Docker and R: Rocker

Docker is a popular tool for building and deploying an application by using containers. Docker is designed to deliver an application and its dependencies in a package. Compared to other virtualization software, docker containers are lighweight and fast to deploy. The reason for this is Docker relies on the kernel of the host instead of virtualizing the whole kernel.

Docker is used in data science application because it allows to package the application and all its dependencies in one container. This ensures that an analysis created with R, which runs one computer, also runs on other computers, as all needed dependencies are packaged together. One can also create a Docker image with older version of R-Packages. This ensures reproducibility of the analysis and prevents a possible break down once a certain package has been updated. Another possibility is to offload computational intense tasks. This is especially handy for Bayesian models estimated with Stan, where a complicated model can take hours to estimate.

Docker consists of three parts:

A docker file, which describes how a Docker image is created
A docker image, which gets built by using the docker file
A docker container, which is a running instance of a docker image

In this post I will create a simple Dockerfile with the analysis and the data and build the corresponding Docker container.

To install Docker on Manjaro we use pacman.

pacman -S docker

The most used Docker images for R are called Rocker. The image is based on stable Debian releases. A Dockerfile describes the base image used. In this case we use a geospatial image and install additionally some packages.

FROM rocker/geospatial:3.4.0

RUN apt-get install libssl-dev  &&  apt-get install libxml2-dev

RUN R -e "options(repos=list(CRAN='http://mran.revolutionanalytics.com/snapshot/2019-03-15'))\
     ; getOption('Ncpus',6L) ;install.packages(c('rstan','brms','dplyr'),dependencies=TRUE)"

COPY Bayes.R  R-Code/  data/  /home/rstudio/

#CMD R -e "source('/home/analysis/Bayes.R')"
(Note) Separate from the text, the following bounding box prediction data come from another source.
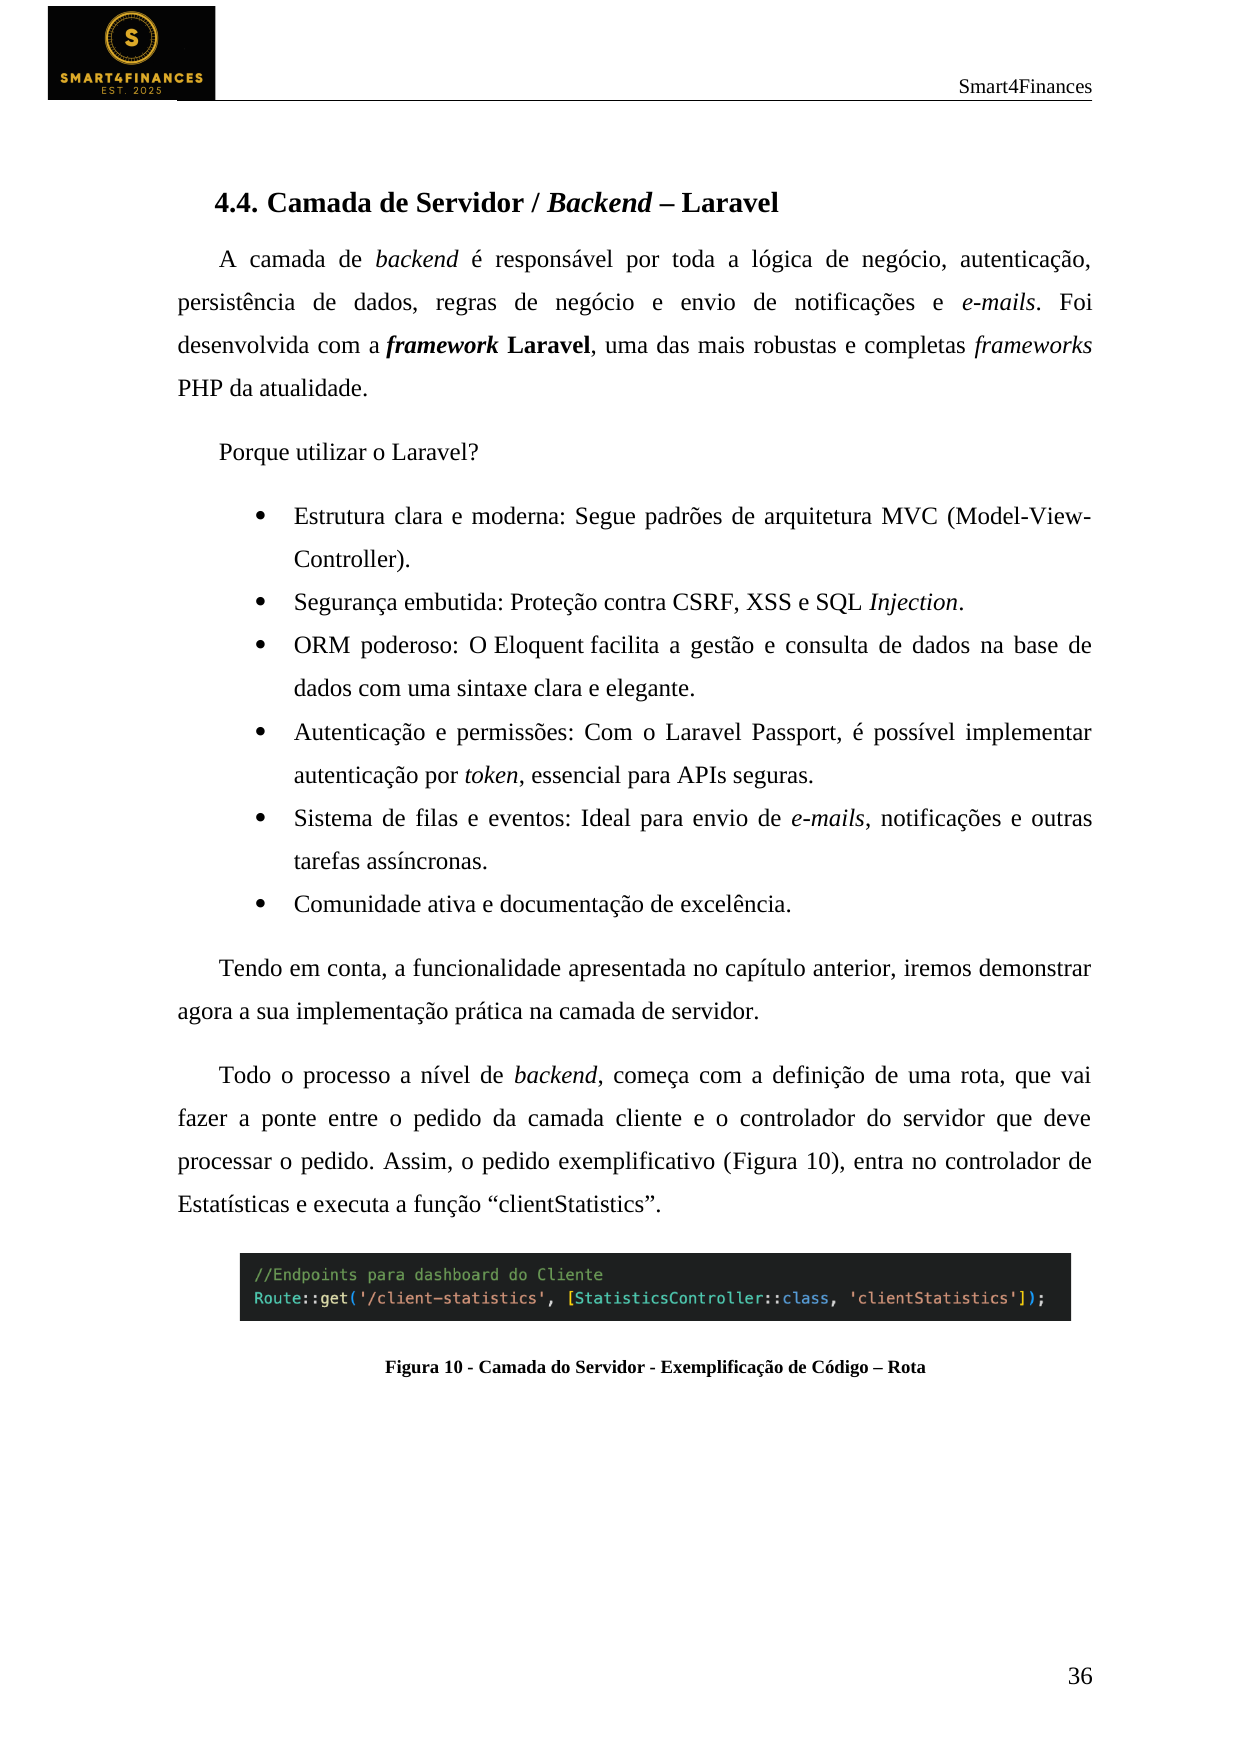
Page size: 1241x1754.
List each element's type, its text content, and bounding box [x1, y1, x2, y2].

text Todo o processo a nível de backend, começa com a definição de uma rota, que vai fazer a ponte entre o pedido da camada cliente e o controlador do servidor que deve processar o pedido. Assim, o pedido exemplificativo (Figura 10), entra no controlador de Estatísticas e executa a função “clientStatistics”. [177, 1060, 1092, 1218]
list Estrutura clara e moderna: Segue padrões de arquitetura MVC (Model-View-Controller). [256, 501, 1092, 573]
text Tendo em conta, a funcionalidade apresentada no capítulo anterior, iremos demonstrar agora a sua implementação prática na camada de servidor. [177, 953, 1092, 1025]
list Sistema de filas e eventos: Ideal para envio de e-mails, notificações e outras tarefas assíncronas. [256, 803, 1092, 875]
picture [239, 1253, 1072, 1321]
list Autenticação e permissões: Com o Laravel Passport, é possível implementar autenticação por token, essencial para APIs seguras. [256, 717, 1092, 788]
text A camada de backend é responsável por toda a lógica de negócio, autenticação, persistência de dados, regras de negócio e envio de notificações e e-mails. Foi desenvolvida com a framework Laravel, uma das mais robustas e completas frameworks PHP da atualidade. [177, 244, 1092, 402]
subtitle Camada de Servidor / Backend – Laravel [214, 185, 1092, 219]
list Segurança embutida: Proteção contra CSRF, XSS e SQL Injection. [256, 587, 1092, 616]
text Porque utilizar o Laravel? [177, 437, 1092, 466]
list ORM poderoso: O Eloquent facilita a gestão e consulta de dados na base de dados com uma sintaxe clara e elegante. [256, 630, 1092, 702]
list Comunidade ativa e documentação de excelência. [256, 889, 1092, 918]
text Figura 10 - Camada do Servidor - Exemplificação de Código – Rota [177, 1356, 1092, 1378]
picture [47, 6, 216, 100]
FROM tells us which image we want to use for our Docker image. There exist special Docker images for R, called Rocker. As we need a Docker image with spatial packages already installed, we use the rocker/geospatial with 3.4 R-Version. RUN are bash commands, which are executed in the shell of the Docker image. The Rocker image is based on Debian. Therefore we need the apt-get install to install additional packages. Here we install two packages, libssl and libxml2, both in the developer version. This packages are needed for the shinystan package, which is a suggest requirement for the brms package. We can then install additional R Packages with the command R and the option -e. Afterwards we copy the data the we need into the home directoy of the rocker image, which is /home/rstudio in this case. The COPY command is similiar to the cp in the shell and copies the data into the directory. In the end we could run the complete analysis by using the CMD command. The difference between RUN and CMD is the following. RUN executes commands inside the docker images. These commands get run once during the build phase and are written into a new layer of the docker image. CMD runs a command once the container starts. There are additional commands available for the Dockerfile like ENV etc. But in this example those commands are sufficient.

To actually start Docker, we need to start the docker daemon using systemctl

sudo systemctl start docker

Otherwise the user can be added to the docker group by using usermod. In this case the user does not need to be in the sudo group.
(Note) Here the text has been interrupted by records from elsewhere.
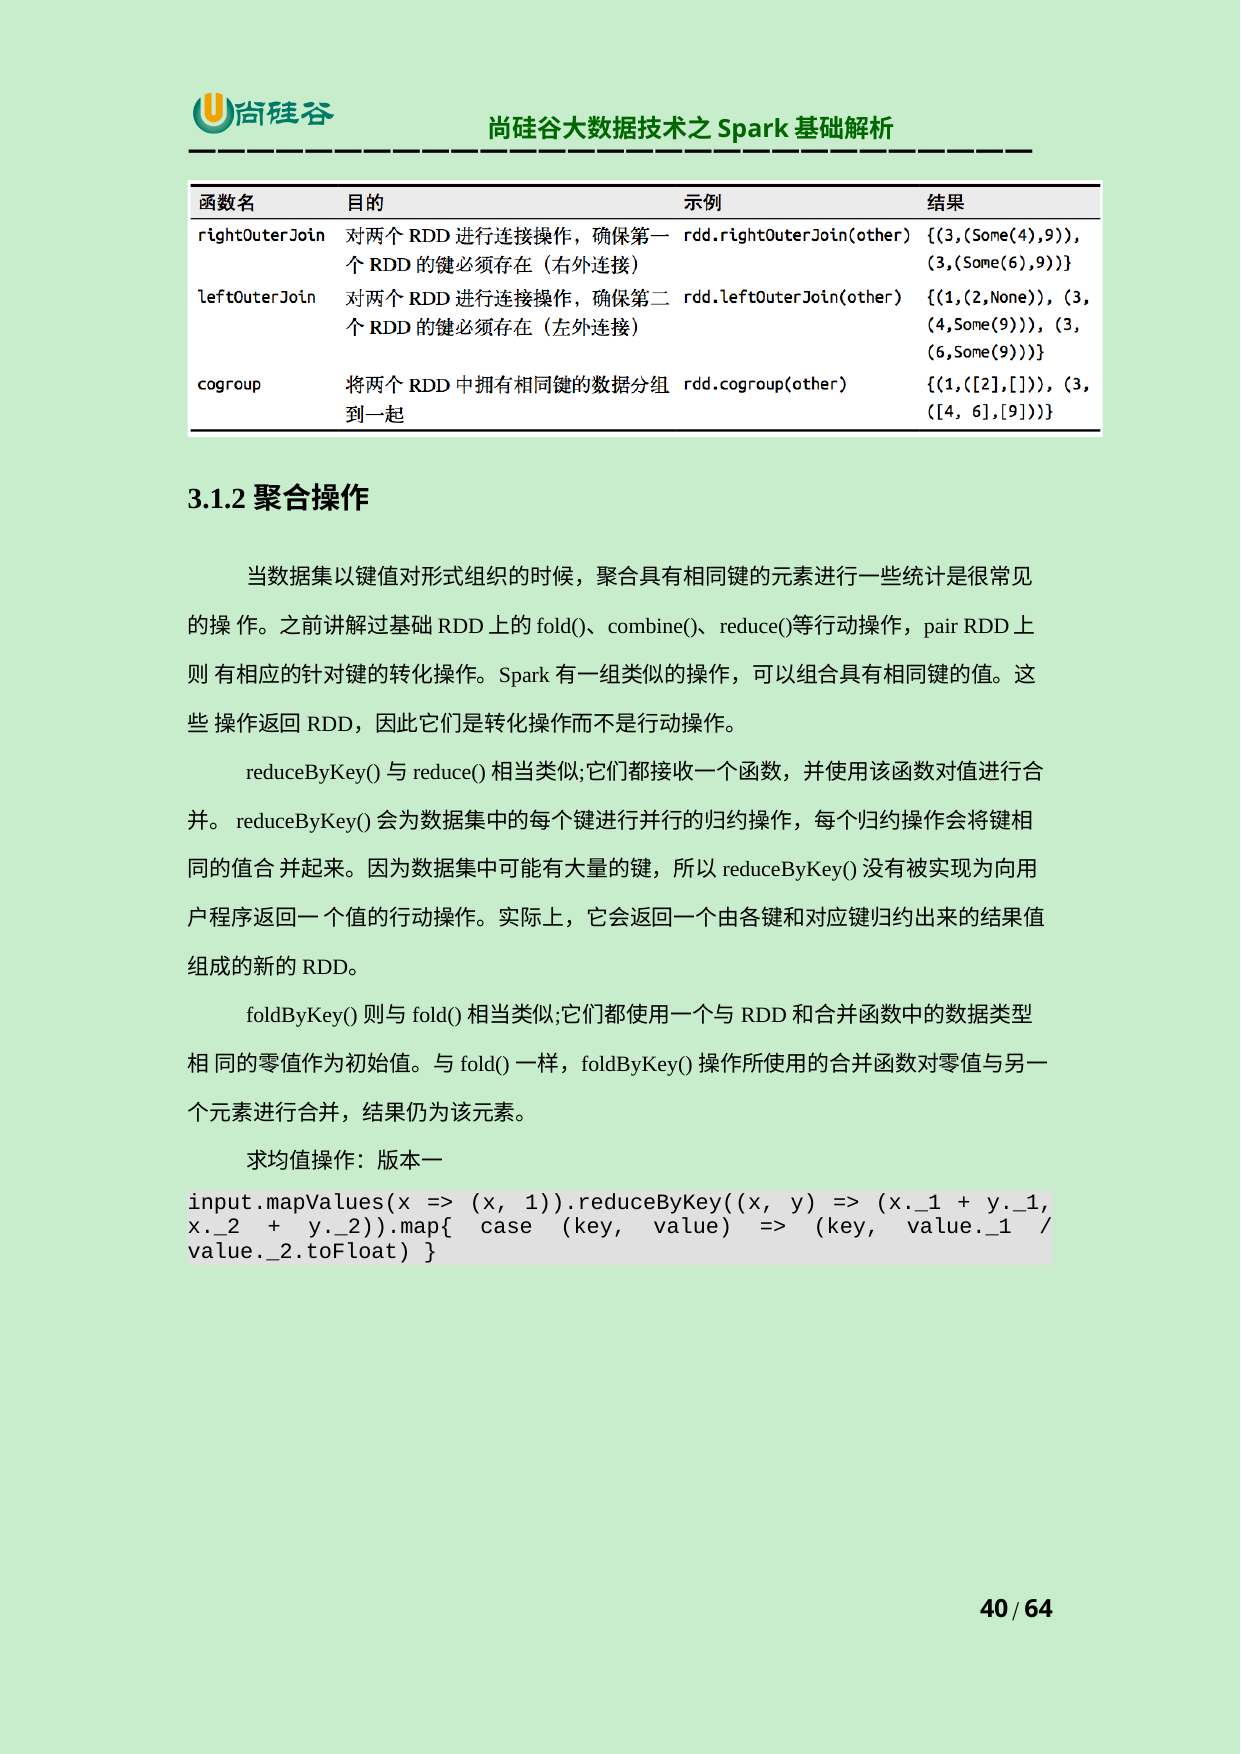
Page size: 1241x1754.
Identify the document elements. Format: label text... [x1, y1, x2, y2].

text 求均值操作：版本一 [187, 1143, 1053, 1175]
text reduceByKey() 与 reduce() 相当类似;它们都接收一个函数，并使用该函数对值进行合并。 reduceByKey() 会为数据集中的每个键进行并行的归约操作，每个归约操作会将键相同的值合 并起来。因为数据集中可能有大量的键，所以 reduceByKey() 没有被实现为向用户程序返回一 个值的行动操作。实际上，它会返回一个由各键和对应键归约出来的结果值组成的新的 RDD。 [187, 753, 1053, 981]
picture [187, 180, 1103, 437]
subtitle 3.1.2 聚合操作 [187, 463, 1053, 528]
text 当数据集以键值对形式组织的时候，聚合具有相同键的元素进行一些统计是很常见的操 作。之前讲解过基础RDD上的fold()、combine()、reduce()等行动操作，pair RDD上则 有相应的针对键的转化操作。Spark 有一组类似的操作，可以组合具有相同键的值。这些 操作返回 RDD，因此它们是转化操作而不是行动操作。 [187, 559, 1053, 738]
text input.mapValues(x => (x, 1)).reduceByKey((x, y) => (x._1 + y._1, x._2 + y._2)).map{ case (key, value) => (key, value._1 / value._2.toFloat) } [187, 1191, 1053, 1265]
picture [187, 88, 338, 138]
text foldByKey() 则与 fold() 相当类似;它们都使用一个与 RDD 和合并函数中的数据类型相 同的零值作为初始值。与 fold() 一样，foldByKey() 操作所使用的合并函数对零值与另一 个元素进行合并，结果仍为该元素。 [187, 997, 1053, 1127]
usermod -aG docker username

After we finished the dockerfile, we need to build to the image.

docker build -t name_image .

With docker build we can create an image from a dockerfile. The option -t specifies the tag, or name of the image. In the end we need to give the path, where the dockerfile resides. As we stay in the current directory, we can just use .
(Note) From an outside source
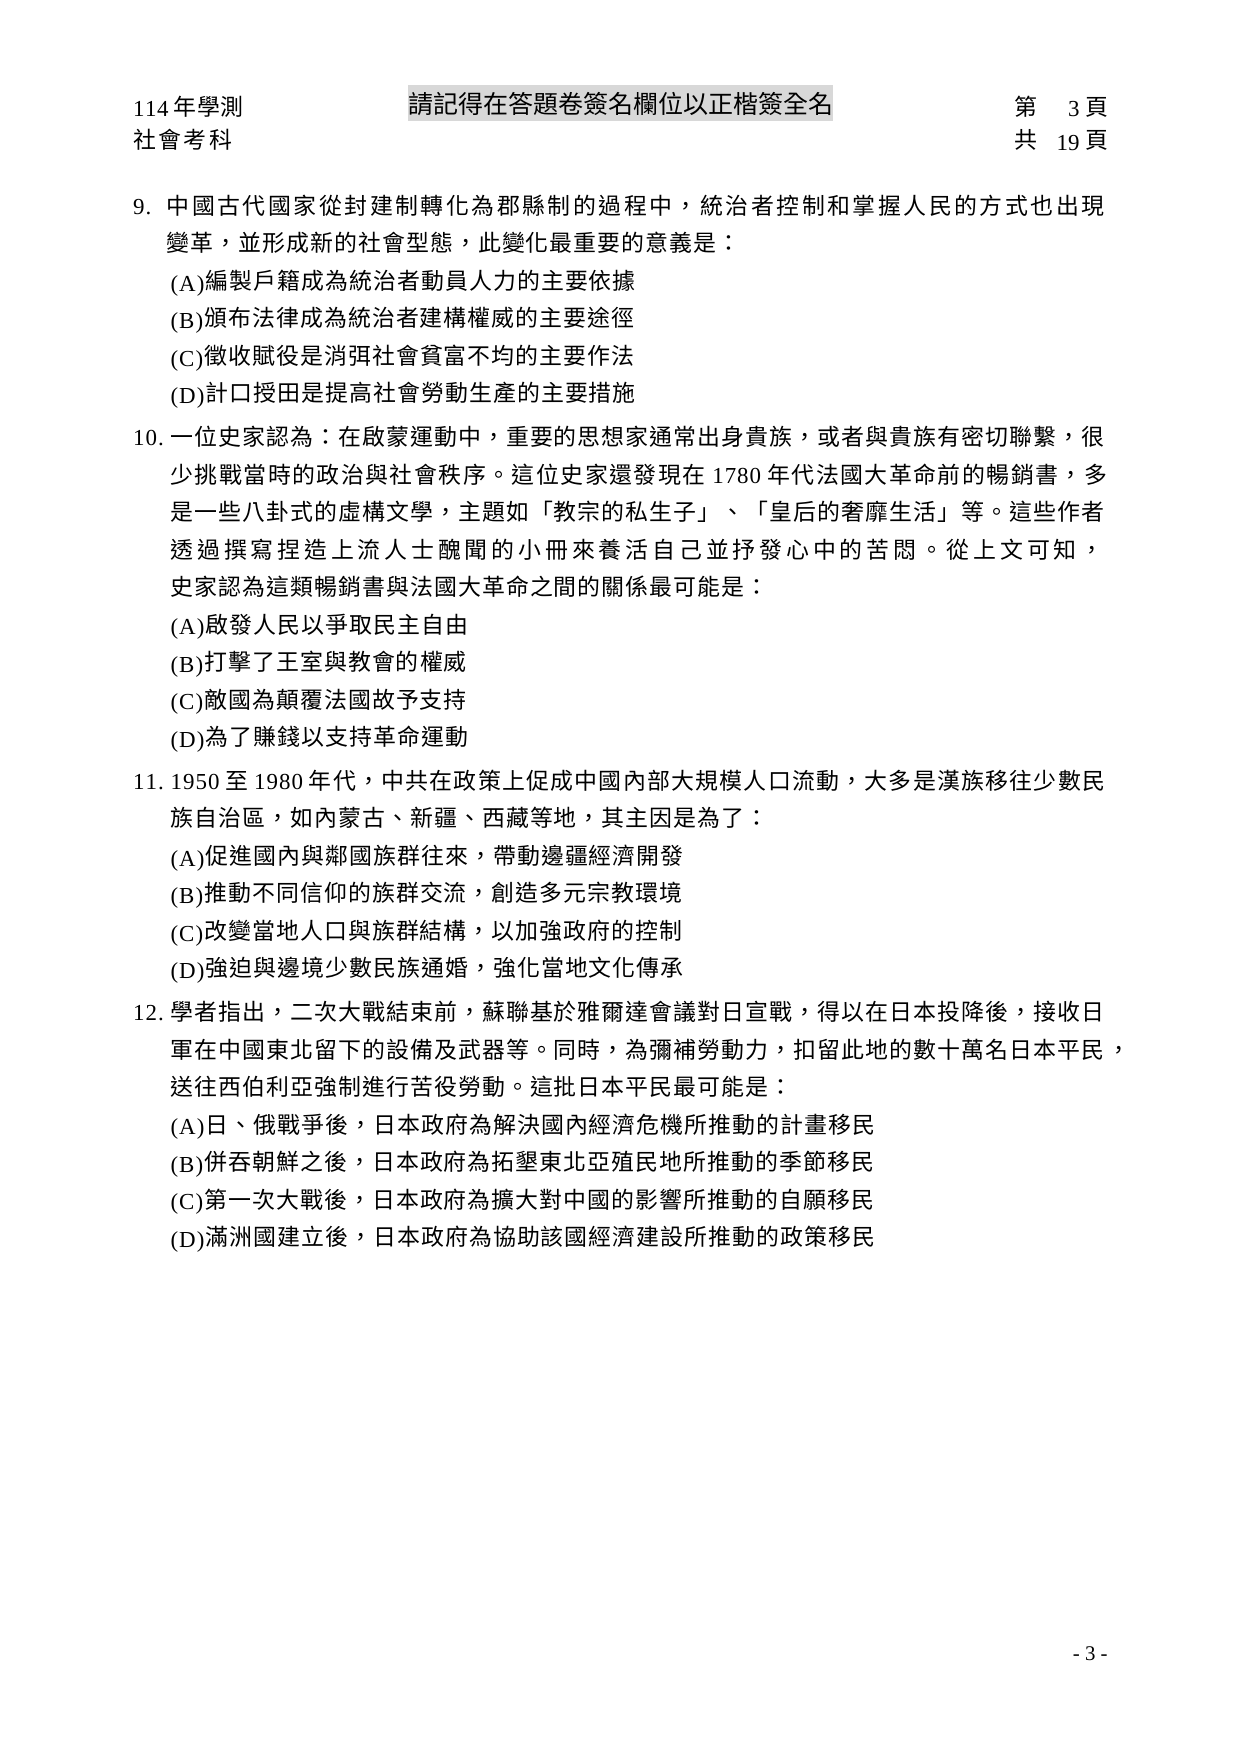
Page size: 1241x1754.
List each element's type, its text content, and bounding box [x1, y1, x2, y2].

To see all available docker images use docker image ls

docker image ls

To finally start the docker image, we run the following command:

docker run -e USER=user PASSWORD=password name_image -p 8787:8787 image_name

The option -e sets the environment variables. For the Rocker image this is the password and the username. -p sets the port, from which the RStudio Server is available.

The results in this container are not persistent and are deleted once the container stops running. To acces the results outside the docker container from the host, we create a folder which is accesible by the host and the container. The option -v creates a volume which can be used inside the container and from the host.

docker run -v ~/Docker_dateien/:/home/rstudio/analysis -e PASSWORD=rstudioaccess -p 8787:8787 image_name

In this example the folder Docker/dateien on the host is used for sharing the data. Inside the container the folder /home/rstudio/analysis can be used for copying results from the analysis to be later used outside the container.

To acces this R-Studio server, we can type in the browser localhost:8787. A login screen is presented and we log in using the username rstudio and the password we created before, in this case rstudioaccess. An R-Studio session is presented with all the data we copied before. We can create a R-Script and run it in the container. Once we are finished with the analysis, we copy the scripts to the shared folder, which is ~/Docker_dateien inside the R-Studio container.